» **RECORDS PROVIDED**:
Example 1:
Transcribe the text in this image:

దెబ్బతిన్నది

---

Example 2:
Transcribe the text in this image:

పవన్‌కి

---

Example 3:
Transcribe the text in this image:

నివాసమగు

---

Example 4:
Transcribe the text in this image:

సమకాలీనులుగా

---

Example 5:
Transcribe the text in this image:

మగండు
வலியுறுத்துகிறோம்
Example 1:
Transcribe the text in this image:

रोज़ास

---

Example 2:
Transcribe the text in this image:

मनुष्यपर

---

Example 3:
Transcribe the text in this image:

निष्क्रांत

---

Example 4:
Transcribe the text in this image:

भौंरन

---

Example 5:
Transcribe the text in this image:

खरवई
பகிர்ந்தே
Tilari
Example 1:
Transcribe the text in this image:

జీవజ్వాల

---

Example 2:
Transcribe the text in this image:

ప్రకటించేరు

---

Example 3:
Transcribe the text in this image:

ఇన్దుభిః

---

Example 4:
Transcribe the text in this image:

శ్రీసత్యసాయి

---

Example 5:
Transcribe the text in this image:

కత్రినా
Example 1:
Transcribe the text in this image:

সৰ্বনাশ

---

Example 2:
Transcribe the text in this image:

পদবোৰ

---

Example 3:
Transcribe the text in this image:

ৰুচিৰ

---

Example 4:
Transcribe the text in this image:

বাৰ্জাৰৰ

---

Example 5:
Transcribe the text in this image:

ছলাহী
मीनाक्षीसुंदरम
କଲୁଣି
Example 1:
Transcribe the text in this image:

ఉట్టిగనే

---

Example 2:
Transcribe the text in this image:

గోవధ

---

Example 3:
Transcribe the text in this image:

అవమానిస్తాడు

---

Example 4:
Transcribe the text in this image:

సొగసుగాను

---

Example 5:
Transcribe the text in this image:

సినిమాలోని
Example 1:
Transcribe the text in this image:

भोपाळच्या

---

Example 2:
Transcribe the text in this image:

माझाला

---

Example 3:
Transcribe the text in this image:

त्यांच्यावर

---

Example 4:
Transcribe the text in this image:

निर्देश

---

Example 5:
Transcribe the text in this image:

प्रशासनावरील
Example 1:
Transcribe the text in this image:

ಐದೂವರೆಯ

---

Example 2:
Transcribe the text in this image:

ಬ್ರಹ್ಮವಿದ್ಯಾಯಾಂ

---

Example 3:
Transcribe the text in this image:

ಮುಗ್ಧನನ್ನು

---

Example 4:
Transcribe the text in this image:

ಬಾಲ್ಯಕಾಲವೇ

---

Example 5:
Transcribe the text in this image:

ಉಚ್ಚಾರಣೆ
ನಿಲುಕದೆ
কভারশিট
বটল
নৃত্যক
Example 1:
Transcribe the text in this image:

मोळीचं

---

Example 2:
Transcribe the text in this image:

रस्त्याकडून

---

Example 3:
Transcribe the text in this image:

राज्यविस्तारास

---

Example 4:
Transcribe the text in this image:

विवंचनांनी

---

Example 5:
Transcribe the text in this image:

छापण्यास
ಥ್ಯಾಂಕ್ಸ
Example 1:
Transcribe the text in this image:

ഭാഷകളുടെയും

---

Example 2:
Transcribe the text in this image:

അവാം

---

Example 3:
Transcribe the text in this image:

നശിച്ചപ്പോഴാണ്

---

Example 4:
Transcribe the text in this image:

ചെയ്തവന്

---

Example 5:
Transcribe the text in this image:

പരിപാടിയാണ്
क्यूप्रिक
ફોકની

» **EXERCISE REQUIREMENTS**: All of the data above should be reproduced exactly.

» **RESULT OF THIS TASK**:
Example 1:
Transcribe the text in this image:

దెబ్బతిన్నది

---

Example 2:
Transcribe the text in this image:

పవన్‌కి

---

Example 3:
Transcribe the text in this image:

నివాసమగు

---

Example 4:
Transcribe the text in this image:

సమకాలీనులుగా

---

Example 5:
Transcribe the text in this image:

మగండు
வலியுறுத்துகிறோம்
Example 1:
Transcribe the text in this image:

रोज़ास

---

Example 2:
Transcribe the text in this image:

मनुष्यपर

---

Example 3:
Transcribe the text in this image:

निष्क्रांत

---

Example 4:
Transcribe the text in this image:

भौंरन

---

Example 5:
Transcribe the text in this image:

खरवई
பகிர்ந்தே
Tilari
Example 1:
Transcribe the text in this image:

జీవజ్వాల

---

Example 2:
Transcribe the text in this image:

ప్రకటించేరు

---

Example 3:
Transcribe the text in this image:

ఇన్దుభిః

---

Example 4:
Transcribe the text in this image:

శ్రీసత్యసాయి

---

Example 5:
Transcribe the text in this image:

కత్రినా
Example 1:
Transcribe the text in this image:

সৰ্বনাশ

---

Example 2:
Transcribe the text in this image:

পদবোৰ

---

Example 3:
Transcribe the text in this image:

ৰুচিৰ

---

Example 4:
Transcribe the text in this image:

বাৰ্জাৰৰ

---

Example 5:
Transcribe the text in this image:

ছলাহী
मीनाक्षीसुंदरम
କଲୁଣି
Example 1:
Transcribe the text in this image:

ఉట్టిగనే

---

Example 2:
Transcribe the text in this image:

గోవధ

---

Example 3:
Transcribe the text in this image:

అవమానిస్తాడు

---

Example 4:
Transcribe the text in this image:

సొగసుగాను

---

Example 5:
Transcribe the text in this image:

సినిమాలోని
Example 1:
Transcribe the text in this image:

भोपाळच्या

---

Example 2:
Transcribe the text in this image:

माझाला

---

Example 3:
Transcribe the text in this image:

त्यांच्यावर

---

Example 4:
Transcribe the text in this image:

निर्देश

---

Example 5:
Transcribe the text in this image:

प्रशासनावरील
Example 1:
Transcribe the text in this image:

ಐದೂವರೆಯ

---

Example 2:
Transcribe the text in this image:

ಬ್ರಹ್ಮವಿದ್ಯಾಯಾಂ

---

Example 3:
Transcribe the text in this image:

ಮುಗ್ಧನನ್ನು

---

Example 4:
Transcribe the text in this image:

ಬಾಲ್ಯಕಾಲವೇ

---

Example 5:
Transcribe the text in this image:

ಉಚ್ಚಾರಣೆ
ನಿಲುಕದೆ
কভারশিট
বটল
নৃত্যক
Example 1:
Transcribe the text in this image:

मोळीचं

---

Example 2:
Transcribe the text in this image:

रस्त्याकडून

---

Example 3:
Transcribe the text in this image:

राज्यविस्तारास

---

Example 4:
Transcribe the text in this image:

विवंचनांनी

---

Example 5:
Transcribe the text in this image:

छापण्यास
ಥ್ಯಾಂಕ್ಸ
Example 1:
Transcribe the text in this image:

ഭാഷകളുടെയും

---

Example 2:
Transcribe the text in this image:

അവാം

---

Example 3:
Transcribe the text in this image:

നശിച്ചപ്പോഴാണ്

---

Example 4:
Transcribe the text in this image:

ചെയ്തവന്

---

Example 5:
Transcribe the text in this image:

പരിപാടിയാണ്
क्यूप्रिक
ફોકની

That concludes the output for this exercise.